The Prime Minister recently spent a week in India. Not only did he take his wife, Sophie Grégoire Trudeau, with him, he took his three children, Xavier, Ella Grace and Hadrien, as well. Perhaps that should have been the tip-off that there was going to be more to this trip than the advertised trade negotiations, meetings with business leaders and economic deal-making.

Instead, much of the trip turned out to be the Trudeau family tour of India’s famous landmarks, historic sites and shrines. Included in the latter category was the Golden Temple in Amritsar, a Sikh holy place and the scene of a raid by the Indian government to remove Sikh separatists in 1984. Four months later, Prime Minister Indira Gandhi was assassinated by her Sikh bodyguards.

Not only did the Trudeaus have this ambitious sightseeing agenda, much of the time they wore traditional Indian clothing as they toured. That opened them to much derision in both Canada, and India, where the outfits were slammed as Bollywood-themed pandering. The Prime Minister finally had a meeting with Indian Prime Minister Narendra Modi on the final day of the trip.

But who wasn’t laughing? Who was enjoying the pictures? And who will get a chance to see them again in the fall of 2019 in the federal election campaign? Voters in the Ontario suburbs of Brampton and Mississauga, north and west of Toronto, and in Surrey and Richmond, just south of Vancouver.

All of the ridings in those two areas have large Indo-Canadian populations. In fact, it is the votes of those electors that decide who goes to Ottawa. Most of them won’t think the Trudeaus looked funny.

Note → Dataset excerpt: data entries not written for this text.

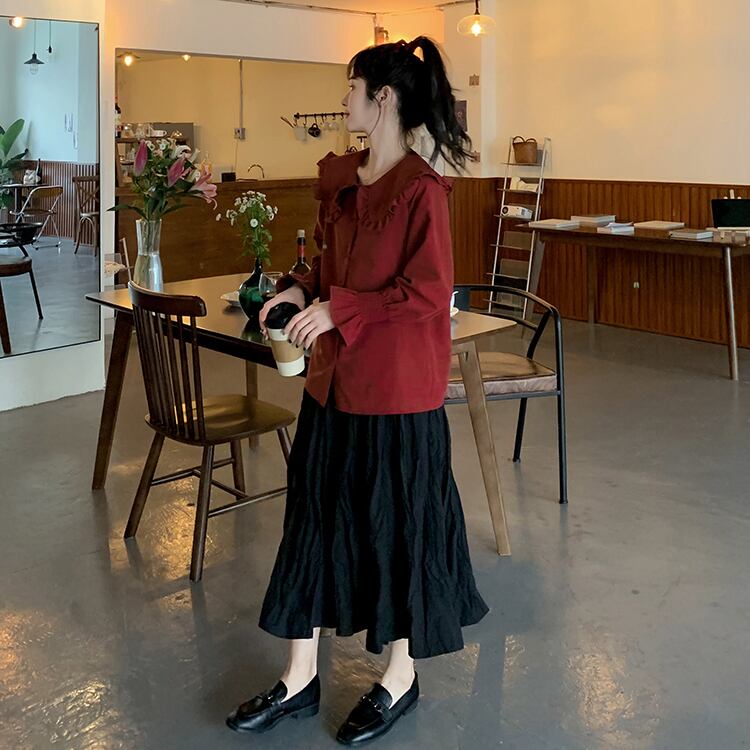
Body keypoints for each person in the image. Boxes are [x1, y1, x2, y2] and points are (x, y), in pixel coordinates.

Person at [226, 36, 489, 746]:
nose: (343, 100)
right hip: (331, 387)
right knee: (312, 522)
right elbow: (325, 266)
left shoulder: (422, 191)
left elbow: (430, 292)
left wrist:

Would the Liberals and the Prime Minister have gone to so much trouble without Mr. Singh leading the NDP? If you ask them they say yes, but it is a matter of conjecture.

Singh is a Sikh who represented a Brampton riding in the Ontario Legislature, and that is where he will run federally in 2019. In the 2015 election, the Liberals captured virtually all of those riding as they rode from third place to first and formed a majority government. An NDP leader from the Sikh community running there, and with coattails in the surrounding ridings, could spell disaster to their hopes for another majority government and perhaps any Liberal Government at all.

And despite the number of Sikhs in the Trudeau cabinet and the Liberal caucus, an NDP leader from the community could wreak havoc with a Liberal majority.

This doesn’t mean that the NDP will likely be the government after the next election. At the moment that seems a remote possibility. In fact, it raises the possibility that Mr. Scheer and the Conservatives could in fact become the government. Conservative support is relatively consistent across the country. They have their best electoral results when a strong NDP siphons off Liberal support.

Which is why in February, the Trudeau government was moving to try and make sure that won’t happen.